Over the course of opening night, he gave two speeches. In the first, the illustrator told several funny, self-effacing stories of growing up with artistic yearnings. He also noted that several of his mentors, including his high school art teacher and his first children’s book editor were in the audience along with noted colleagues as well as his parents. Several times DiTerlizzi was overcome with emotion.

He complemented his wife Angela, who is also a prolific children’s book author (“I Wanna Be A Cowgirl,” “Some Bugs,” etc.) as well as his daughter Sophia, who has assisted him in coloring images.

At the conclusion of his second more serious speech, which addressed the importance of keeping childlike wonderment and imagination alive, he received a standing ovation.

Among the points DiTerlizzi made that evening was that “boredom can be a very positive thing.”

Many of us have attempted to solve boredom with Netflix, beer, crosswords or by studying famous 19th century British naval battles. DiTerlizzi suggests, however, that tedium serves a purpose.

He realized that, as a youth, solitude was special.

“It’s not being engaged in anything, that idea of being alone” he told the audience. “What happens when you finish processing all the active stuff, for me that was when I was most creative.”

The illustrator noted that children today, often overscheduled, don’t have a chance to be bored or in solitude or to see the limitless possibilities of their own imagination.

“This exhibition is a celebration of the past 25 years of my adult life,” DiTerlizzi told the audience, “…but, to be honest, this isn’t an exhibition for adults.

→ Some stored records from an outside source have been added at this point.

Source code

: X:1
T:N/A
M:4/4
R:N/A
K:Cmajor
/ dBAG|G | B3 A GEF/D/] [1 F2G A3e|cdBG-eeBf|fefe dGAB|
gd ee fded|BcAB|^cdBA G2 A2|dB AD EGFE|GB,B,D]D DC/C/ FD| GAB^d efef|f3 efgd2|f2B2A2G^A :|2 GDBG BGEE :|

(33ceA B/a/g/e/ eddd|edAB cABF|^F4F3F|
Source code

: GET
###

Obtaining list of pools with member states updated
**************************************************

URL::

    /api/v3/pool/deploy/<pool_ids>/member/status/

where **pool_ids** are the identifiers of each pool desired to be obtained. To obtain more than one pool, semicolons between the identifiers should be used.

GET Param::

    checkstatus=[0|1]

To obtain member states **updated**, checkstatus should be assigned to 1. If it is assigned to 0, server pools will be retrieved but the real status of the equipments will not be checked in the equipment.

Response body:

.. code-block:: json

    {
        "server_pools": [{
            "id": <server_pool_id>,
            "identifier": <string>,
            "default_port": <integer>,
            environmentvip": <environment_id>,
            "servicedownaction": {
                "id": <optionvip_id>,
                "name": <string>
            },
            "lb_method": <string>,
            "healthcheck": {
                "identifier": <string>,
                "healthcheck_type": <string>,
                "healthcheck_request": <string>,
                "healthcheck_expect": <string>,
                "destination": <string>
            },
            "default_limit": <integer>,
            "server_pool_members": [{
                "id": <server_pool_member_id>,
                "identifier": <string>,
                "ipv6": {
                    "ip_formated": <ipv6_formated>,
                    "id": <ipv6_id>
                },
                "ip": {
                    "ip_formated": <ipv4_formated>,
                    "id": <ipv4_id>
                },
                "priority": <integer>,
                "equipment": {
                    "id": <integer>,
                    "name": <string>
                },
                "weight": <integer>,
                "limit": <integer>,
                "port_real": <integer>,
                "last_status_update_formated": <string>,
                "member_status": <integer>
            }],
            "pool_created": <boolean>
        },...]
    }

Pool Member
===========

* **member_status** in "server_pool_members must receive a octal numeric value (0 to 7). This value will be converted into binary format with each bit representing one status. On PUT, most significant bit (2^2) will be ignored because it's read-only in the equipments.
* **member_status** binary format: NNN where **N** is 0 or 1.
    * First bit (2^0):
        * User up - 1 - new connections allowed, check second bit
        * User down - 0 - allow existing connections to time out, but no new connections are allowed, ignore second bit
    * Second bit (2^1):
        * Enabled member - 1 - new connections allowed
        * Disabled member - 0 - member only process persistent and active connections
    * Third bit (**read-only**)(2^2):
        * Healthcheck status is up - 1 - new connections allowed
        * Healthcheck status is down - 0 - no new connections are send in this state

It’s for the children. It’s for the next generation.”

“Never Abandon Imagination: The Fantastical Art of Tony DiTerlizzi” continues at the Norman Rockwell Museum through May 28. Open wkdys 10 a.m. – 4 p.m. ; wknds 10 a.m. – 5 p.m. Closed Christmas and New Year’s Day. Admission: Adults $20; students w/i.d. $10; Ages 18 and under, free. Directions: From Stockbridge’s Main Street signs direct you to Route 102 west. Within two miles take a left onto Route 183 south. The museum is a half-mile on your left.